Search code examples
pythonnlpstock

How would I detect a pattern in text?


I am creating a Python script that is able to understand human inputted text for actions to make on the stock market. For example all of these mean the same thing:

  • $EXAMPLE 12 Aug 21 $22.5 Call Average Price = $0.8
  • $EXAMPLE $22.5 CALLS EXP. 8/12 @ $0.8
  • $EXAMPLE $22.5 CALLS EXP. 8/12 @ $0.8
  • $EXAMPLE $22.5c 8/12 @ .8 
  • $EXAMPLE 22.5c 8/12 @ .8
  • Lorem ipsum dolor sit amet, consectetur $EXAMPLE 22.5c 8/12 @ .8 adipiscing elit, sed do eiusmod

The components that I need to extract: the ticker ($EXAMPLE), the call price ($22.5), expiration (8/12 or August 12), and the average price ($0.8). The issue is that sometimes formatting differs as shown in the examples above. Sometimes the 'calls' will be denoted as 22.5c and sometimes the average price may be written as Average Price = 0.8 or @ 0.8. Something else to note: sometimes the string may have text prefixing or following the parts I would like to extract (as shown in the last example).

How should I approach this? Will machine learning be useful in this case since the formatting isn't the same every time?


Solution

  • This is not a trivial problem, and I assume there will be cases where two humans would give different answers for the same text. Especially if you don't want to specify the allowed formats.

    I would recommend going with an approach similar to what PW1990 suggested, it's the most predictable and maintainable solution. However, instead of having only one regexp per semantic structure, you could have a method that tries its best to extract a property with a set of regexps.
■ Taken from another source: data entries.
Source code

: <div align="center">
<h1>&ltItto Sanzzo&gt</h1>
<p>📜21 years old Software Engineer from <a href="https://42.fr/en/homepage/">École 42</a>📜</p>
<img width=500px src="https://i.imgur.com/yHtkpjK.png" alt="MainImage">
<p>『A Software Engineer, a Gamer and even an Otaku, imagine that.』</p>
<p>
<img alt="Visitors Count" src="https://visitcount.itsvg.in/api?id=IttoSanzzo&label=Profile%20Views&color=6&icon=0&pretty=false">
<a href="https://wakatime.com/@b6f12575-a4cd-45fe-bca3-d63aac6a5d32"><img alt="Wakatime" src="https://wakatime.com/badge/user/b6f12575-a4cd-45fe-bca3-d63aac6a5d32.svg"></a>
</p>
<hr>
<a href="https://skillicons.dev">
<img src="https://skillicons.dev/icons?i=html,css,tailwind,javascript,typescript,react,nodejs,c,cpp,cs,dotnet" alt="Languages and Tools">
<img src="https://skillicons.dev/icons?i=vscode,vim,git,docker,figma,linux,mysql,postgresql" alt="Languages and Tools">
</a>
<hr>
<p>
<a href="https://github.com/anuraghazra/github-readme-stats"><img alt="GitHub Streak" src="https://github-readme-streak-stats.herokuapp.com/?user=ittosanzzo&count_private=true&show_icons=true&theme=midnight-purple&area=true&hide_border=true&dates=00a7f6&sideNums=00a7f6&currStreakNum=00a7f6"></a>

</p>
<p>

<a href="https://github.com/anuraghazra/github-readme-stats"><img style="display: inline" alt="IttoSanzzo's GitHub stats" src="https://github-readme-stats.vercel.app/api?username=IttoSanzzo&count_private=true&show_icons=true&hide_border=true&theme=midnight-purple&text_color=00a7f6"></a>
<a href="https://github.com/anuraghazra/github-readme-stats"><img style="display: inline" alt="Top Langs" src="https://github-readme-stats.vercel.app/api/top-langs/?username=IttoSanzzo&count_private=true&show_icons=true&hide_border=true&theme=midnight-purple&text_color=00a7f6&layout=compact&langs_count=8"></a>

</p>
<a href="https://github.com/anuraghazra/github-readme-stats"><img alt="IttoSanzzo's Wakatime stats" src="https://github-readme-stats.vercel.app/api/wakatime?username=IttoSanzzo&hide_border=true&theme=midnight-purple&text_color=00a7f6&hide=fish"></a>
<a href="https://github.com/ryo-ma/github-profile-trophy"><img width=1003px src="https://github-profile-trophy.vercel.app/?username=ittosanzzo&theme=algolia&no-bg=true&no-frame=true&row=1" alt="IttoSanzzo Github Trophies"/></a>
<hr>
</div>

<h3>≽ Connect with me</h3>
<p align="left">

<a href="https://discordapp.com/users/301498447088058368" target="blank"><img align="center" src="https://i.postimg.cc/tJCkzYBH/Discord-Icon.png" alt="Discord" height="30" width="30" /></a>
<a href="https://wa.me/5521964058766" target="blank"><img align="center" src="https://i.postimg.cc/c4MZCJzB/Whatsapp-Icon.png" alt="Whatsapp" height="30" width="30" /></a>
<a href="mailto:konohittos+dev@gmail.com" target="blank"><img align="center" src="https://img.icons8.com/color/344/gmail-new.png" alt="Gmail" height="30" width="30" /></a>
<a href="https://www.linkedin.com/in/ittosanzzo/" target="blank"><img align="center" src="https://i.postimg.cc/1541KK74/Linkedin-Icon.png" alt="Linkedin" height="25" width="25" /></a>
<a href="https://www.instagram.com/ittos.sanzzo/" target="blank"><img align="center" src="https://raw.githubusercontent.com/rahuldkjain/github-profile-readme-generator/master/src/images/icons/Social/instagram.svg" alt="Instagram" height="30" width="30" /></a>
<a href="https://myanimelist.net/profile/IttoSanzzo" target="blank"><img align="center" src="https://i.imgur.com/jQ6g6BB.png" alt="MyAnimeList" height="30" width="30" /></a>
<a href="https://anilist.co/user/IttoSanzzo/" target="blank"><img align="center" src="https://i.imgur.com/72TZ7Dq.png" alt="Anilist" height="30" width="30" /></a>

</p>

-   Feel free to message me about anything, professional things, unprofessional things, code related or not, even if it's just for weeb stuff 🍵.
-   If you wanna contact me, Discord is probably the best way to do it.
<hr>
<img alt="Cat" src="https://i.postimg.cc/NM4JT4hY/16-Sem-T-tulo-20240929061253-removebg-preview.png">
    If you have enough data, you could also do machine learning. For that, you need to have a dataset with a mapping of each "text" to each {action}. From my experience, I would start with 100k-1M data points (mappings). You could try a bidirectional RNN that returns a number for each character, assigning it to one of the classes [ticker, price, avg, date, type, other]. Then you could parse and validate each of the substrings manually. This is straightforward if you know what you are parsing. Of course, you could try an end-to-end approach where an RNN returns you a reformatted string that you feed into a regexp. However, it significantly increases the complexity of the model and the amount of data you need.

    There was a similar StackOverflow thread here: https://stats.stackexchange.com/questions/35249/machine-learning-techniques-for-parsing-strings

    My personal recommendation is to avoid machine learning if it is not absolutely needed. ML is not a silver bullet, and it requires a lot of work to get it correctly. So it will be a project of its own. On the other hand, regular expressions are a much more straightforward solution for this problem, although I understand that it is tedious to hardcode all possible regexps. Just keep in mind that most likely, you are aiming at getting 99% of the cases.